In Nederland gaven grote bouwondernemingen in ieder geval opdrachten aan fotografen. Zo kan het zijn dat bij het spoorwegproject de genoemde Koninklijke Fabriek van Stoom en Andere Werktuigen, die de stalen overspanningen van de bruggen maakte, Pieters opdrachtgever was. Haakman vermeldde in zijn necrologie Pieters opdrachten, maar niet zijn opdrachtgevers. Hij schreef dat ,,er bijna geen groot werk was door de Stad Amsterdam of den Staat aangelegd, waarvan de photographische afbeelding hem niet werd opgedragen en zulks meestal in buitengewoon groot formaat”. De schrijver voegde eraan toe dat het te betreuren viel dat Pieters contracten het hem beletten deze afbeeldingen in de handel te brengen.

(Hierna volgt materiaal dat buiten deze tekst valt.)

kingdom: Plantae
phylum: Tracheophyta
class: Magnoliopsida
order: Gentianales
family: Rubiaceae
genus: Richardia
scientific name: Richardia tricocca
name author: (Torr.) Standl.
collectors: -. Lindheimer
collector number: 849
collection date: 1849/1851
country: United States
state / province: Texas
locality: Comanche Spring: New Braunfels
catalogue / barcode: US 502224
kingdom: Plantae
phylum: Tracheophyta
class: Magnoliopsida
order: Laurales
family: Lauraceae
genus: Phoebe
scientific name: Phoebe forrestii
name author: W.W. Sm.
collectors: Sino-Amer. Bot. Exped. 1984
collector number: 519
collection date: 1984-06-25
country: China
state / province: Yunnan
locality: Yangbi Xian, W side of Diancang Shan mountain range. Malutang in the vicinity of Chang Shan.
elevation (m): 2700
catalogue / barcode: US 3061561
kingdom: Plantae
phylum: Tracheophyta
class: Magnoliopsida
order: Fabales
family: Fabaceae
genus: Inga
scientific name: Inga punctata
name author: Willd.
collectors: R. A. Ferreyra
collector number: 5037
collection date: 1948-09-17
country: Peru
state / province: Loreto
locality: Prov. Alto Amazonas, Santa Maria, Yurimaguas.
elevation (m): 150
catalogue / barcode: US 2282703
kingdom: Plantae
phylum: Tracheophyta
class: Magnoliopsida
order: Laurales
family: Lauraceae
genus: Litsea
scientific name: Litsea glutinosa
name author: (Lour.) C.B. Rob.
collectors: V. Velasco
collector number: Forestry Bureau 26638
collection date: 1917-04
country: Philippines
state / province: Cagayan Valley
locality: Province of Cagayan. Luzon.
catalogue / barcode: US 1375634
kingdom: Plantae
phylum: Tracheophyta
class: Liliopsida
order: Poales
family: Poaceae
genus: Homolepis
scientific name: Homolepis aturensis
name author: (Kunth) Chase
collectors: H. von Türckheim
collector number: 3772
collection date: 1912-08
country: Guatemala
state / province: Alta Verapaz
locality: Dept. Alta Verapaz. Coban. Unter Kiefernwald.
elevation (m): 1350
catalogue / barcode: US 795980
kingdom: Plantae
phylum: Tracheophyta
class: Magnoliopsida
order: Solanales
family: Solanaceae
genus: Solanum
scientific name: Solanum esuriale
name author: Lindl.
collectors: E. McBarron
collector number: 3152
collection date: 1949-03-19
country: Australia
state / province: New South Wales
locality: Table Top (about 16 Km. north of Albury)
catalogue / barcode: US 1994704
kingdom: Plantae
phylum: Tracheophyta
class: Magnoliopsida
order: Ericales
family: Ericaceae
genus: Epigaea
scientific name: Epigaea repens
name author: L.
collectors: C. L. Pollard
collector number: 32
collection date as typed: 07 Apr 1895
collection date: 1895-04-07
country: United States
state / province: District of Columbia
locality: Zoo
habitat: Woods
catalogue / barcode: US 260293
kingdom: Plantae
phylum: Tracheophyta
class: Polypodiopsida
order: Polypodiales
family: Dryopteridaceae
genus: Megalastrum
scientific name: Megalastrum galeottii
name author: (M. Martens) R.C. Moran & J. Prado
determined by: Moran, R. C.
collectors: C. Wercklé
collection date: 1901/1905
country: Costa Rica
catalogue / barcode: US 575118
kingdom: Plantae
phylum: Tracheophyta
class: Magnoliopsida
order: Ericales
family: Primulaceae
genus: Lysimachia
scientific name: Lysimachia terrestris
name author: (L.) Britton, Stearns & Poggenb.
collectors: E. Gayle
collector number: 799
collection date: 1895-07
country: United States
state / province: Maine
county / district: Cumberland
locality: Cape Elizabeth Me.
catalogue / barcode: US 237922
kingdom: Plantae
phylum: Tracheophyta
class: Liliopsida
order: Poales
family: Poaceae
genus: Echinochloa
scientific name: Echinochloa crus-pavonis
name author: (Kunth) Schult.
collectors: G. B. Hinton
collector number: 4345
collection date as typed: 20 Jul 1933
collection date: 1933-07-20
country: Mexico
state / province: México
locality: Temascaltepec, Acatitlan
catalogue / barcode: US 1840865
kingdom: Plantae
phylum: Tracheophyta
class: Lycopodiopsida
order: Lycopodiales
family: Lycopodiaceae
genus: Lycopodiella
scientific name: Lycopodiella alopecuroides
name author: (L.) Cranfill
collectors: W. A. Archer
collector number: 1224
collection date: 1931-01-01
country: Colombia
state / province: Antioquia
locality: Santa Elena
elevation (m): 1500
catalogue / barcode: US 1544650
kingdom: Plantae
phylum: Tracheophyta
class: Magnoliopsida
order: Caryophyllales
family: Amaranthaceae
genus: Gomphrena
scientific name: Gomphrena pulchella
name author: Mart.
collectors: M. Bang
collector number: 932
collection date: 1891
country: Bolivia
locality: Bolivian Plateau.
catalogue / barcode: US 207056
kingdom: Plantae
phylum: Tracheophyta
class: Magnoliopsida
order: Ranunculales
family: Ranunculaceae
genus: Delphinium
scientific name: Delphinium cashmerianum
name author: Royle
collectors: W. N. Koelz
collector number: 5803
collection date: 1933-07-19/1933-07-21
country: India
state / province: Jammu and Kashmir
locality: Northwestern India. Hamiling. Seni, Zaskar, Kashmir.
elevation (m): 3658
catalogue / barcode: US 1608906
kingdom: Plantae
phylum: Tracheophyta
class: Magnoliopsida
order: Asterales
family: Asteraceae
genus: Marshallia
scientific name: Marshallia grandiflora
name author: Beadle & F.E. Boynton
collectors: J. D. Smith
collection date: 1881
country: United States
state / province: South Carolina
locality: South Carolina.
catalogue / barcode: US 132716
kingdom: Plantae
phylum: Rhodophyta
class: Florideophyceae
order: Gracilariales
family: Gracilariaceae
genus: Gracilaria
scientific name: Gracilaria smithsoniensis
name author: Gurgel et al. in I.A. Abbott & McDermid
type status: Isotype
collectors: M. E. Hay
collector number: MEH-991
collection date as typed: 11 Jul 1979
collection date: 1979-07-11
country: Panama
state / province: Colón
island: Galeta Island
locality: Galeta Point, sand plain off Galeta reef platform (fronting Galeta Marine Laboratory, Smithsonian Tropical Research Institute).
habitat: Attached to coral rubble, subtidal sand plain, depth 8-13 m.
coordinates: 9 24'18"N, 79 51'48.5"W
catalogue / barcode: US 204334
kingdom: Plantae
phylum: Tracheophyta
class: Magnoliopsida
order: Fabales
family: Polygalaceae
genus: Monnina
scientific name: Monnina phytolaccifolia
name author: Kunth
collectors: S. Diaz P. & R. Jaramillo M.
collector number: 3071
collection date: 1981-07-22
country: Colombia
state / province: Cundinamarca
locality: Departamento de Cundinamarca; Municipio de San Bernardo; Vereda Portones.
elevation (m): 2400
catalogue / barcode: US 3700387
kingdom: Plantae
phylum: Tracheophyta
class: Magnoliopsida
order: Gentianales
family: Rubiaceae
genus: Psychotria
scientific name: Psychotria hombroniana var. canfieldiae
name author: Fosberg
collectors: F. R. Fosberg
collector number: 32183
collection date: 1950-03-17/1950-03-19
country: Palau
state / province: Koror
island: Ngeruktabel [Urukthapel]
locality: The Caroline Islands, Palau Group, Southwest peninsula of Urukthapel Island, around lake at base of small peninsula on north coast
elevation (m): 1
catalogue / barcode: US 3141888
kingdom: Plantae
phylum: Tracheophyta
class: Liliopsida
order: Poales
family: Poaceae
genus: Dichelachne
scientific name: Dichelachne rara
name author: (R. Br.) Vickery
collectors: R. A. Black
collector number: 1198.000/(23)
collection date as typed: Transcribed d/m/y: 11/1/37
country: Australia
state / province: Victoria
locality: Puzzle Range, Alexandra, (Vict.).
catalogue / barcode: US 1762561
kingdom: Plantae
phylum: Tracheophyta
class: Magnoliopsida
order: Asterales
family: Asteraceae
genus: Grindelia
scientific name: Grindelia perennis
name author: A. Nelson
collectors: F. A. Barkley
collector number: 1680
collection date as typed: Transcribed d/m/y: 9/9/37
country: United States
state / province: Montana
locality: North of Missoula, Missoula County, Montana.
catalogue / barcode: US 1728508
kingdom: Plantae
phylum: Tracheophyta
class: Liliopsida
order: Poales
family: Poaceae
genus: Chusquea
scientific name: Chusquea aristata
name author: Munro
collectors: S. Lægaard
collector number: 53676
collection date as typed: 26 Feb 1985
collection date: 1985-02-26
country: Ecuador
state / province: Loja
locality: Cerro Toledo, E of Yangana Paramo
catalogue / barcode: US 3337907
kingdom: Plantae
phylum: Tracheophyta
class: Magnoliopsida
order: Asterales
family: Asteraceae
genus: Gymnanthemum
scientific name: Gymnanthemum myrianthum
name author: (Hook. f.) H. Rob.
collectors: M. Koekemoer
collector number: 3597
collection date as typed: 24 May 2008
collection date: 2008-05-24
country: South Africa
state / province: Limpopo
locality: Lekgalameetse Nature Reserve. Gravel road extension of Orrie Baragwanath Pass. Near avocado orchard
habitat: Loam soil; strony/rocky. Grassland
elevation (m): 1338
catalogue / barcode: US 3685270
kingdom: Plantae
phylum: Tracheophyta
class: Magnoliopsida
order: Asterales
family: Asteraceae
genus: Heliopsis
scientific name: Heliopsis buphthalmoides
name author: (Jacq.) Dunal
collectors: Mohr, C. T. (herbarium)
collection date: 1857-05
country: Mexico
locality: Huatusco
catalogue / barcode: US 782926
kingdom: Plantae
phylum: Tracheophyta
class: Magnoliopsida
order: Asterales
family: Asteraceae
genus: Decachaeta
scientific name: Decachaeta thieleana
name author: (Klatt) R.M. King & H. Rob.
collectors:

In de jaren 1865 tot en met 1871 heeft Pieter de vorderingen aan de bouw van spoorwegbruggen bij Culemborg, Zaltbommel en Moerdijk vastgelegd. In het begin nog op een bescheiden formaat doch in 1868 al op een papierformaat groter dan 30 X 40 cm. De voor die tijd spectaculaire bruggenbouw over de grote rivieren heeft ook andere fotografen aangetrokken zoals J.H. Schönscheidt, F.W.H. Deutmann, E. Fierlants, A. Boeseken en de firma Wegner en Mottu. De vroegste foto’s zijn echter van Pieter Oosterhuis’ hand. Bruggenbouw en andere grootschalige waterbouwkundige werken in de omgeving van Rotterdam daarentegen lijken bij uitstek het werkterrein te zijn geweest van fotografen als J. van Gorkom, J.G. Hameter, G.C.J. Perger en H.W. Wollrabe. Aan samengestelde foto’s met een panoramisch effect (voorbeelden zijn bekend van onder anderen Boeseken en Perger) waarvoor dergelijke onderwerpen zich uitstekend leenden, heeft Pieter zich nooit gewaagd. Hij liet het onderwerp tot zijn recht komen door middel van het dramatisch, suggestieve effect van een portoscooplens die uitblonk in een breed gezichtsveld en een grote scherptediepte. Het ruimtelijk effect van het onderwerp wordt in de foto’s nog versterkt door het prachtige atmosferisch perspectief.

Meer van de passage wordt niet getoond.